__Stated exercise 1__: In the join-order text, which hint is used together with the from clause rewritten as "from B,A,C"?
__Stated exercise 2__:
Decide whether each statement agrees with the join-order text, answering yes or no and quoting the words that decide it:
(a) Driving off table C allows the index on A to be used for the lookup.
(b) The best join order is likely to be B A C.
(c) In a sort merge join, Row Source 1 and Row Source 2 are accessed concurrently.
__Stated exercise 3__: Write out the join-order text again, beginning at the words "If we drive off" and stopping after "idea or not.", and rename "concatenated index" to "composite index" throughout that stretch.

__Selection__:
If we drive off table B, using predicate B.col3=10 (as a filter or lookup key) then we will retrieve the value for B.col1 and join to A.col1. Because we have now filled the leading column of the concatenated index on table A we can use this index to give us values for A.col2 and join to A.

However if we drive of table c, then we only get a value for a.col2 and since this is a trailing column of a concatenated index and the leading column has not been supplied at this point, we cannot use the index on a to lookup the data.

So it is likely that the best join order will be B A C. The CBO will obviously use costs to establish whether the individual access paths are a good idea or not.

If the CBO does not choose this join order then we can hint it by changing the from
clause to read:

from B,A,C

and using the /*+ ordered */ hint. The resultant query would be:

select /*+ ordered */ A.col4
from   B,A,C
where  B.col3 = 10
and    A.col1 = B.col1
and    A.col2 = C.col2
and    C.col3 = 5

Join Types

Sort Merge Join (SMJ)
Nested Loops (NL)
Hash Join

Rows are produced by Row Source 1 and are then sorted Rows from Row Source 2 are then produced and sorted by the same sort key as Row Source 1. Row Source 1 and 2 are NOT accessed concurrently Sorted rows from both sides are then merged together (joined)

__Dataset excerpt__:
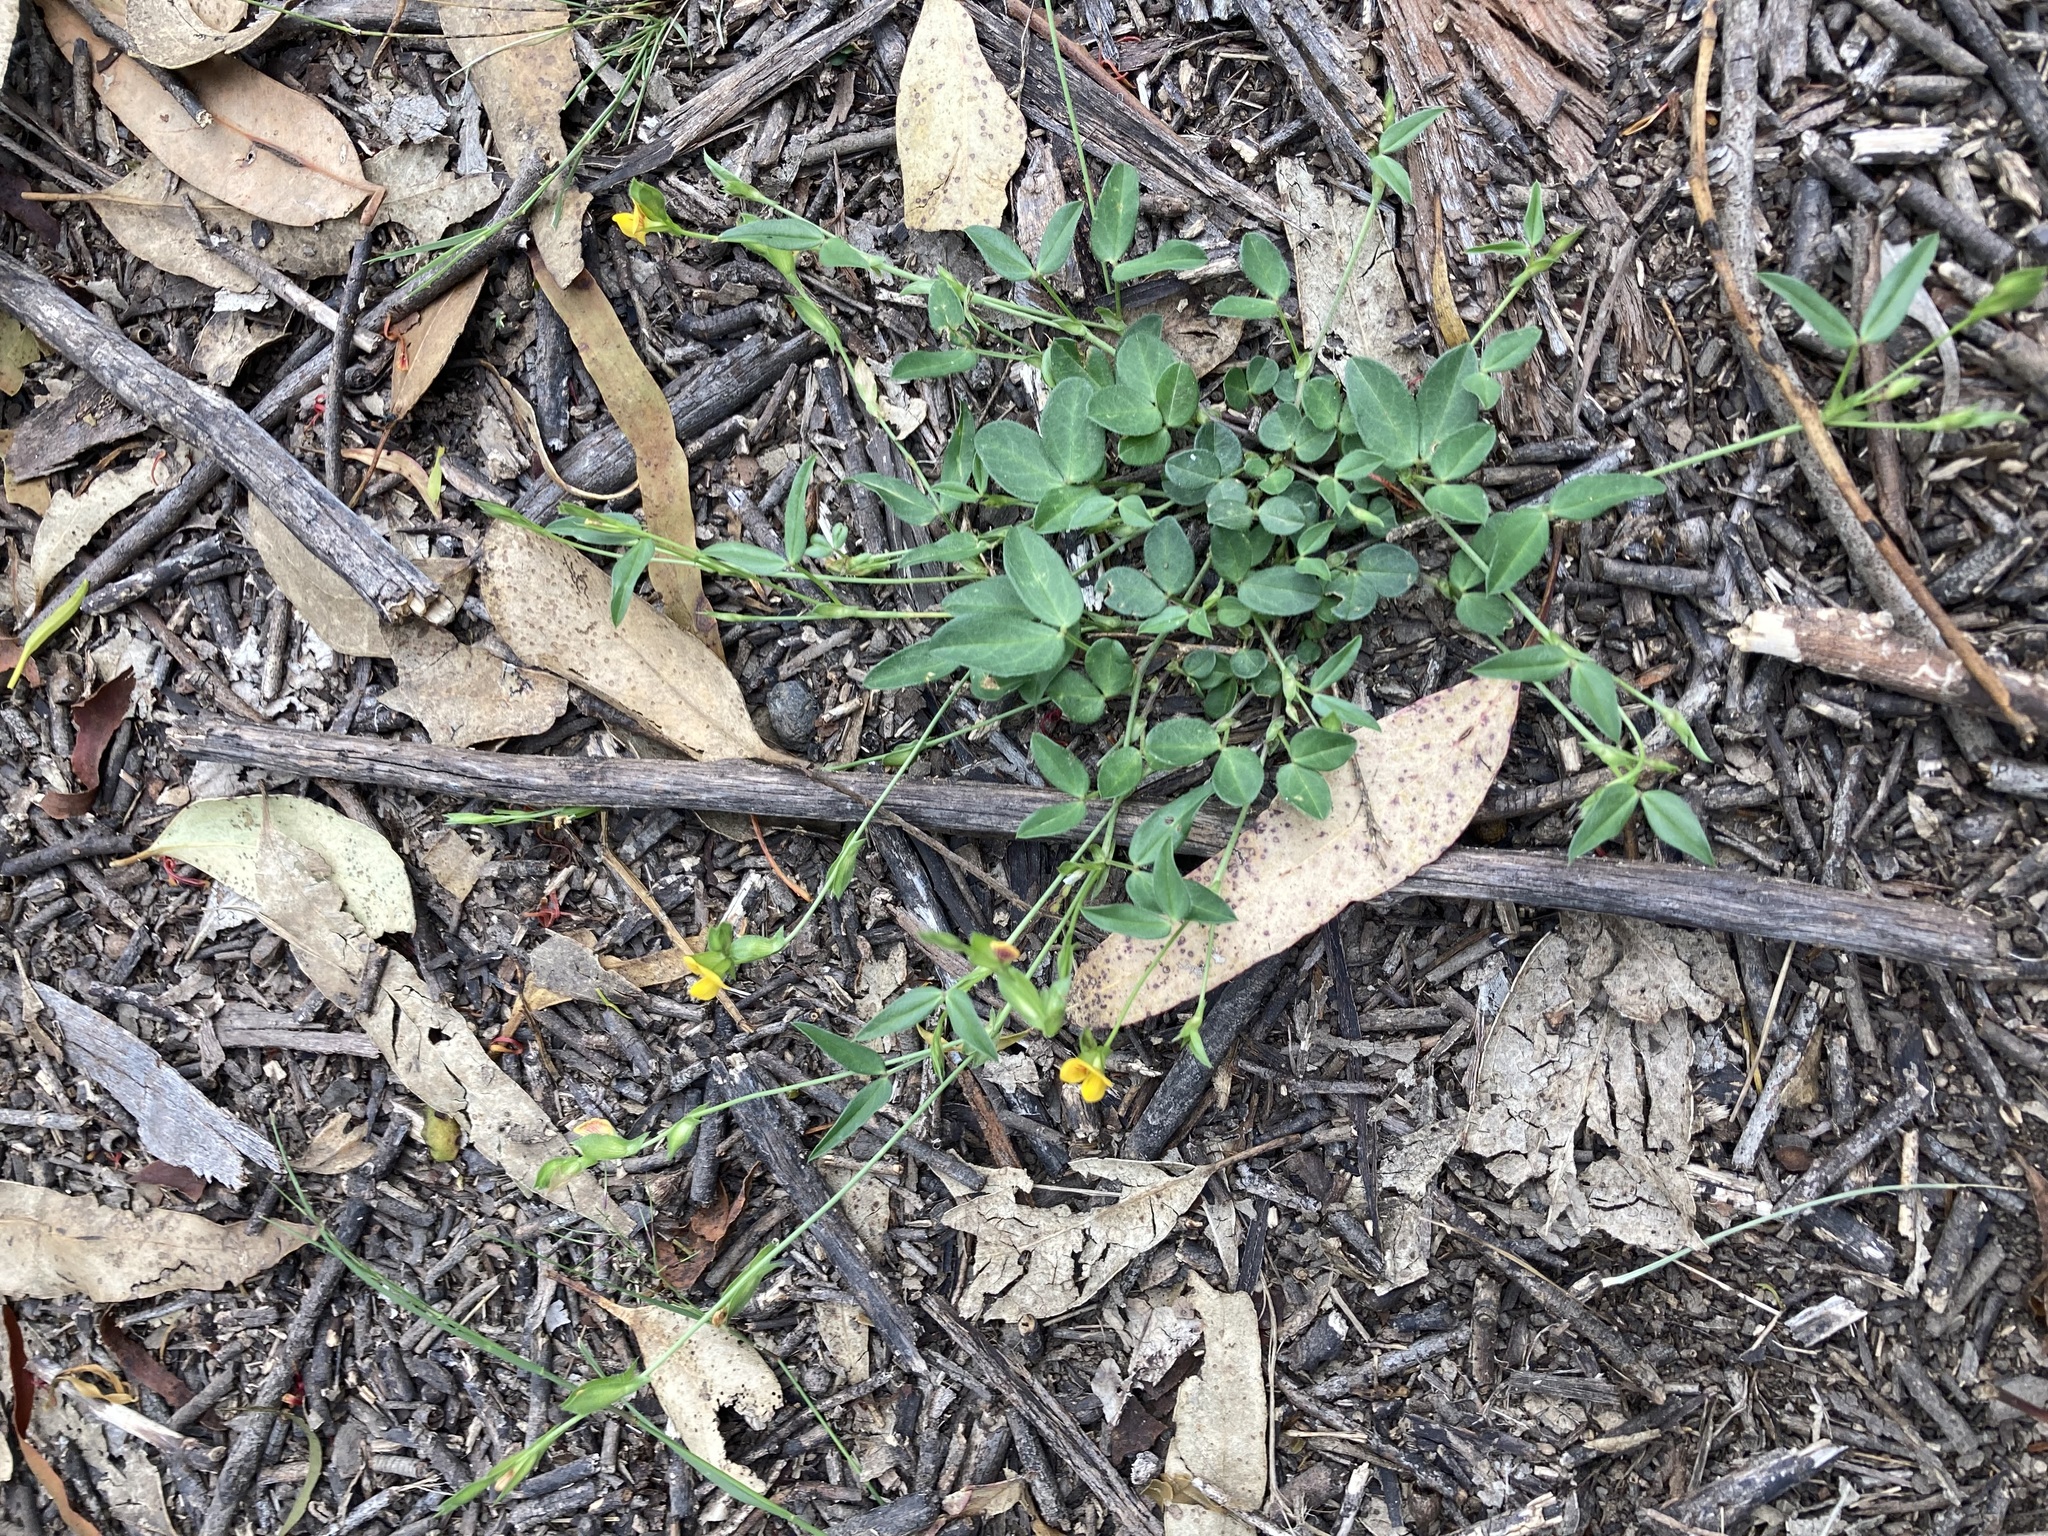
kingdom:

__Problem solution 1__: The /*+ ordered */ hint.

__Problem solution 2__:
(a) No: "we cannot use the index on a to lookup the data."
(b) Yes: "So it is likely that the best join order will be B A C."
(c) No: "Row Source 1 and 2 are NOT accessed concurrently"

__Problem solution 3__:
If we drive off table B, using predicate B.col3=10 (as a filter or lookup key) then we will retrieve the value for B.col1 and join to A.col1. Because we have now filled the leading column of the composite index on table A we can use this index to give us values for A.col2 and join to A.

However if we drive of table c, then we only get a value for a.col2 and since this is a trailing column of a composite index and the leading column has not been supplied at this point, we cannot use the index on a to lookup the data.

So it is likely that the best join order will be B A C. The CBO will obviously use costs to establish whether the individual access paths are a good idea or not.